WHAT YOU WILL DO: Convert the data below, from the line with "An answer takes the form **17.2**" up to and including the line with "A: **-17** inHg", into a JSON list of strings with one string per line, skipping blank lines. Include no other lines.

SUPPLIED MATERIAL:

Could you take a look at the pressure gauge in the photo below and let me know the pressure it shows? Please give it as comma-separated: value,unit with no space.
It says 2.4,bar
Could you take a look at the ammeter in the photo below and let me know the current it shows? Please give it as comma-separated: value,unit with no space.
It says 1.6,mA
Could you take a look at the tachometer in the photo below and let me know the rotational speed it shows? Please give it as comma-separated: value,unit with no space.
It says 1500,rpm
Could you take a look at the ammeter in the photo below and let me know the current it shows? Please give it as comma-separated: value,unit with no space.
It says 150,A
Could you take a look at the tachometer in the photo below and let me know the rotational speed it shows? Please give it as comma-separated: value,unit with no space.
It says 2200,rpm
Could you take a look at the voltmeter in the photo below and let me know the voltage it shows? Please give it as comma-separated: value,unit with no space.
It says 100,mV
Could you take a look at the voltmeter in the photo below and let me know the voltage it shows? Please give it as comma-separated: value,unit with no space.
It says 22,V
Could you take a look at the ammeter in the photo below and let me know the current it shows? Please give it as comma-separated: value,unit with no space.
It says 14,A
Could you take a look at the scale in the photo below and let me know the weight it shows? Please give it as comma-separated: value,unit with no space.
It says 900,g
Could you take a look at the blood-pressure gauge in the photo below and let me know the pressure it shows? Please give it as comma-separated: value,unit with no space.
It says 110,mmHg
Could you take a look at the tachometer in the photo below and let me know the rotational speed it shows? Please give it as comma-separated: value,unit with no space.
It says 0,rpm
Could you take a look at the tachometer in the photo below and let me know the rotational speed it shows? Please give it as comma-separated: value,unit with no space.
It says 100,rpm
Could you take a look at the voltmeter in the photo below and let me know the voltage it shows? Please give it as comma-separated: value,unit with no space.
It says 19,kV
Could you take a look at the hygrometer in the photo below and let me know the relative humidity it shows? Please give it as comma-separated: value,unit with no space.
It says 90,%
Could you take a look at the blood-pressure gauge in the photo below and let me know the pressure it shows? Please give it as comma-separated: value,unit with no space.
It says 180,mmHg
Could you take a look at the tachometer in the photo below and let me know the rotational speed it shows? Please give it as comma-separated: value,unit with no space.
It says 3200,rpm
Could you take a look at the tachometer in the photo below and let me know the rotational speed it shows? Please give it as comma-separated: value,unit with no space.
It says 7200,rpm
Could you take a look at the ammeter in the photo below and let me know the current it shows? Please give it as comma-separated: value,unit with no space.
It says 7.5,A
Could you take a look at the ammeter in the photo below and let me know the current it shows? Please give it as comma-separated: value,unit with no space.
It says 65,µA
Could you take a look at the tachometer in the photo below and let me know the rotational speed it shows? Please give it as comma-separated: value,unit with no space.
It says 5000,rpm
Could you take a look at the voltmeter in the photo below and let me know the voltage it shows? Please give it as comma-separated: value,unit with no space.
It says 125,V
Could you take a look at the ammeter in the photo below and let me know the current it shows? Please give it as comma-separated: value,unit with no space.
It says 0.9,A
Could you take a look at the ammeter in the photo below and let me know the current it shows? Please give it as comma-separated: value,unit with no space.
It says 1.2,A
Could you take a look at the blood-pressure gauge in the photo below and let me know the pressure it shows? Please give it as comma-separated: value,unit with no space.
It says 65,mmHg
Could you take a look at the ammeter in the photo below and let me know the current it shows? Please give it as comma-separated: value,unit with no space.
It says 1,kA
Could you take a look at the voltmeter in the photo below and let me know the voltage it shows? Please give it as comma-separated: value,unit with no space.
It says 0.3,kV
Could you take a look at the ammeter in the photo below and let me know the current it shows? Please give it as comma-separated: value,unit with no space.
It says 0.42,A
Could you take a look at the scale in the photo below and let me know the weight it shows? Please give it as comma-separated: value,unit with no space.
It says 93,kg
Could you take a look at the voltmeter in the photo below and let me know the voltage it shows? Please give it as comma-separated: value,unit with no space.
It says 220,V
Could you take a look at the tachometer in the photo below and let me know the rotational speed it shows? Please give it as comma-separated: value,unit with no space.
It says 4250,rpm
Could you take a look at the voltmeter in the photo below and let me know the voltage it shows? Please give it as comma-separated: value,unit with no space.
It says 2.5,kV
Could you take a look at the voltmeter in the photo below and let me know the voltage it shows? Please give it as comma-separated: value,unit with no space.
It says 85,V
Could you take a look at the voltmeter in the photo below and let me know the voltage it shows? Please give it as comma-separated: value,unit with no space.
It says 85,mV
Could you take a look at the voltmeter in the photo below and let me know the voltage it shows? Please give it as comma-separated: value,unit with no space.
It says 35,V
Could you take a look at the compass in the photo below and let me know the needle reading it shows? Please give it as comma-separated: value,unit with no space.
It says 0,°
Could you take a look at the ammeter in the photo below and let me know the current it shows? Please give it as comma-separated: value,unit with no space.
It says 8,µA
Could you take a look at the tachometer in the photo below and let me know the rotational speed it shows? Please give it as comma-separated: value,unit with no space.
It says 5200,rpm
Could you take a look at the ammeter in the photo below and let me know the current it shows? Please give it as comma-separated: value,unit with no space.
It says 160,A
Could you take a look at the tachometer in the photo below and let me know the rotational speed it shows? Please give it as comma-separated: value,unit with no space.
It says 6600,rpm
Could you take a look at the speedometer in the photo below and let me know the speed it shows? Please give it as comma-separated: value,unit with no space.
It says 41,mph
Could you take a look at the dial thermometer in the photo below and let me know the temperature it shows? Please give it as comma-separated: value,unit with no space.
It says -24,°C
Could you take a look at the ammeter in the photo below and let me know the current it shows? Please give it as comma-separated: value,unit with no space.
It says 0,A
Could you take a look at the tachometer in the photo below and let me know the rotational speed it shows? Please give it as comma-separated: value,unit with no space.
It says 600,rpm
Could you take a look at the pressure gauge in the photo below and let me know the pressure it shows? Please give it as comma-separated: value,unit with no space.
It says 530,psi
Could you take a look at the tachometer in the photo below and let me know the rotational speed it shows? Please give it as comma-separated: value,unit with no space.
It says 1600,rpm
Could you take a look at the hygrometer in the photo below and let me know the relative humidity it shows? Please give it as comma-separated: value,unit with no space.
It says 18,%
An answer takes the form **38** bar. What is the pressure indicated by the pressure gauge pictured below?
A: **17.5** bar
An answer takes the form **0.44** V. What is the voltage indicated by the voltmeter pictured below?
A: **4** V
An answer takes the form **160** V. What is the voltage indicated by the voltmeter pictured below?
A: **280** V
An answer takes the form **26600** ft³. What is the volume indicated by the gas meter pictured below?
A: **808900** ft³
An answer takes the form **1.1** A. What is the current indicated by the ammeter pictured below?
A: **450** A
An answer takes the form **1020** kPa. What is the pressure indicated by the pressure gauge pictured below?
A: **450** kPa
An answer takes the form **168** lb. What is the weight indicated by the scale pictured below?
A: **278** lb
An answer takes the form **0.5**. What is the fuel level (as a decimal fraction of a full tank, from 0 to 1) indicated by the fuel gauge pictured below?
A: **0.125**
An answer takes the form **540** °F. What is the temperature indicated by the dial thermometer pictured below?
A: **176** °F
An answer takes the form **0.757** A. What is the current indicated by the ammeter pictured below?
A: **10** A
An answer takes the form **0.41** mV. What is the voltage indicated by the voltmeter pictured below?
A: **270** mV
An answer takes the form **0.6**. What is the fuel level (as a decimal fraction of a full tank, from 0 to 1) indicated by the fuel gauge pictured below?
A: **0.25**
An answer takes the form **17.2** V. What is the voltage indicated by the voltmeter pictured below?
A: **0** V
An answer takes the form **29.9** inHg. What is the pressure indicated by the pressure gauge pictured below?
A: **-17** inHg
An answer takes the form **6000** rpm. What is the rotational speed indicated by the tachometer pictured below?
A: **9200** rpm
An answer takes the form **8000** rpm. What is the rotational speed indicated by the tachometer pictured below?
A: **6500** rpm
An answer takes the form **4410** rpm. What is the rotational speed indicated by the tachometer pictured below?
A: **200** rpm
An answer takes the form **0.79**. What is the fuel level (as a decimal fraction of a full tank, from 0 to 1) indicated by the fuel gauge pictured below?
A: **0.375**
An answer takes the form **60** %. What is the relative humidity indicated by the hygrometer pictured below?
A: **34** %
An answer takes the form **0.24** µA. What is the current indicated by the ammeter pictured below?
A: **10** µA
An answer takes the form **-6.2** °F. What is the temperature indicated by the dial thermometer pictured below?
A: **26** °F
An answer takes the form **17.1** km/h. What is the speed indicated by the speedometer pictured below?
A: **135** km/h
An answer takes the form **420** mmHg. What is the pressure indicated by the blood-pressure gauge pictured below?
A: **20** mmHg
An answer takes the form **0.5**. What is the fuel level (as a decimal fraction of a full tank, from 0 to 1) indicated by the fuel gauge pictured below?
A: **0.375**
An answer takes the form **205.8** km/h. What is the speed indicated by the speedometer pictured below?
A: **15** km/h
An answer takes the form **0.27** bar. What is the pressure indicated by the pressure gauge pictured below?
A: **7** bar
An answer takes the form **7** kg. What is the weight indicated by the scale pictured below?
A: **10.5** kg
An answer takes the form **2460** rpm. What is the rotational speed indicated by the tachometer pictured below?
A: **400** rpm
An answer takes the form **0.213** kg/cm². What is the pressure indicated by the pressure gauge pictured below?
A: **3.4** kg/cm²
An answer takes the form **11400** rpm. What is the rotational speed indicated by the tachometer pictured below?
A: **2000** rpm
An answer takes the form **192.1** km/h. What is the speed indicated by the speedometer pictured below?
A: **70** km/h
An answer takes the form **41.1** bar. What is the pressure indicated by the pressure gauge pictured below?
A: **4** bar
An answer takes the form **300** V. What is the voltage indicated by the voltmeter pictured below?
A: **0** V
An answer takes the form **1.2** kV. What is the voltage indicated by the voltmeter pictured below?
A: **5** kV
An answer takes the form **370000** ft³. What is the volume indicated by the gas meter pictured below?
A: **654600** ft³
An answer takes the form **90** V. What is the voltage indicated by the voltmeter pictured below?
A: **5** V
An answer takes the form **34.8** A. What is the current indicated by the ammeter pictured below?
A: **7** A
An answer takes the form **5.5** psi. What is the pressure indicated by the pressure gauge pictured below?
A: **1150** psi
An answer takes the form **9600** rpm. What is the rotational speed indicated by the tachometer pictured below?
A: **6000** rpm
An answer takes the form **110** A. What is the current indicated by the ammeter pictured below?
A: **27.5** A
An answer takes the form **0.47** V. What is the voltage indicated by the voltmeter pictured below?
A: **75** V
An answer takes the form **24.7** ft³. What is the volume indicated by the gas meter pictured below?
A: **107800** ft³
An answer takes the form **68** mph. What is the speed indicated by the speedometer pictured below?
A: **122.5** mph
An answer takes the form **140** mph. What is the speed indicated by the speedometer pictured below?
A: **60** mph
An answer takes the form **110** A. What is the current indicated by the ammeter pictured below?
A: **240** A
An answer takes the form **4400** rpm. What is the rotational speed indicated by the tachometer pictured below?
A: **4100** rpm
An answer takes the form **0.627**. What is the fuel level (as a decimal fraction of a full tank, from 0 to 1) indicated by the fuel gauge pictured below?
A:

RESPONSE:
[
  "An answer takes the form **17.2** V. What is the voltage indicated by the voltmeter pictured below?",
  "A: **0** V",
  "An answer takes the form **29.9** inHg. What is the pressure indicated by the pressure gauge pictured below?",
  "A: **-17** inHg"
]